In the author's notes at the end of the book, King admits to taking liberties with the lunar cycle. For example, if a full moon was on New Year's Day, another one would not occur on Valentine's Day, but these dates are widely recognized in January and February. He explains that this was done to focus the relevant months more clearly in the readers' minds. Dave Langford reviewed Cycle of the Werewolf for White Dwarf #72, writing, "This is of course a werewolf yarn, competently told despite wearying heaps of bodies before we get any actual plot; the triumph of the cute, crippled kid detective over Incarnate Evil comes as no surprise.

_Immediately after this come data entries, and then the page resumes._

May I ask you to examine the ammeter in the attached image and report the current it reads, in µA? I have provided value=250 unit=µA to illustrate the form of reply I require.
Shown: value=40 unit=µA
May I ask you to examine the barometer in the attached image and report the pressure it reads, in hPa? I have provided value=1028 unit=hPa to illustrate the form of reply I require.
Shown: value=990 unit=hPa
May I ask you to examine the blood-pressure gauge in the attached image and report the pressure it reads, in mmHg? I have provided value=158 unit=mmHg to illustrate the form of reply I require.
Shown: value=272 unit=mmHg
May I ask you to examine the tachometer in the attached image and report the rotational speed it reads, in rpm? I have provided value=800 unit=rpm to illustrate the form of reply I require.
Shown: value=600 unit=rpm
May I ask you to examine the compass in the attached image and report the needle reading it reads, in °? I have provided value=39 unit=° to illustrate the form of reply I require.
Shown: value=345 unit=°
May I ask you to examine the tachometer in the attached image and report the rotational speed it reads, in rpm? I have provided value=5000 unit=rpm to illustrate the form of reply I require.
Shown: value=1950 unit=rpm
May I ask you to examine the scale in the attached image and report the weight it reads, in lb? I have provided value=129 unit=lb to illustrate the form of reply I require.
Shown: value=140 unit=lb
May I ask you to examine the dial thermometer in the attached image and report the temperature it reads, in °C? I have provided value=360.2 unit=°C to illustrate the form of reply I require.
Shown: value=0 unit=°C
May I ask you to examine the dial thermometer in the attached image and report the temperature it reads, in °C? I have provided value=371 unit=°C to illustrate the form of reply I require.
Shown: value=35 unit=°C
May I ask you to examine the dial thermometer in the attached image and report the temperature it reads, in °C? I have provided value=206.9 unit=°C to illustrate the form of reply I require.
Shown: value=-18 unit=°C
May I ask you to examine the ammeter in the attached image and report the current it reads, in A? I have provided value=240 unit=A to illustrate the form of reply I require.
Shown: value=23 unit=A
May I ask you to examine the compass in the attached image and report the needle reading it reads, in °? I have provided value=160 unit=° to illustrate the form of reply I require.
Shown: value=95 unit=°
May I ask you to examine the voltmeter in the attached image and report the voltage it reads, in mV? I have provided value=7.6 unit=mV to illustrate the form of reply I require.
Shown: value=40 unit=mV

OK, but expensive for a short story."

==Reviews==
- Review by Robert M. Price (1983) in Crypt of Cthulhu, #18 Yuletide 1983
- Review by Dan Chow (1984) in Locus, #276 January 1984
- Review by Michael E. Stamm (1984) in SF & Fantasy Review, March 1984
- Review by David Sherman (1984) in Fangoria, April 1984
- Review by Don D'Ammassa (1986) in Science Fiction Chronicle, #76 January 1986
- Review by Darrell Schweitzer (1986) in Science Fiction Review, Spring 1986

==Film adaptation==
The novella was adapted into a film, Silver Bullet, in 1985, starring Corey Haim as Marty, Everett McGill as Reverend Lowe, Gary Busey as Marty's uncle, Megan Follows as Marty's sister, Terry O'Quinn as the local sheriff, Kent Broadhurst as Brady's father, and James Gammon as Arnie Westrum. The movie received mixed reviews and it has since appeared on television regularly. In 1985, Signet Books re-issued Cycle of the Werewolf under the title Silver Bullet in an edition that included King's screenplay alongside the original novella. This edition also includes a foreword by King, recounting the impetus of the novella and the background of the film adaptation.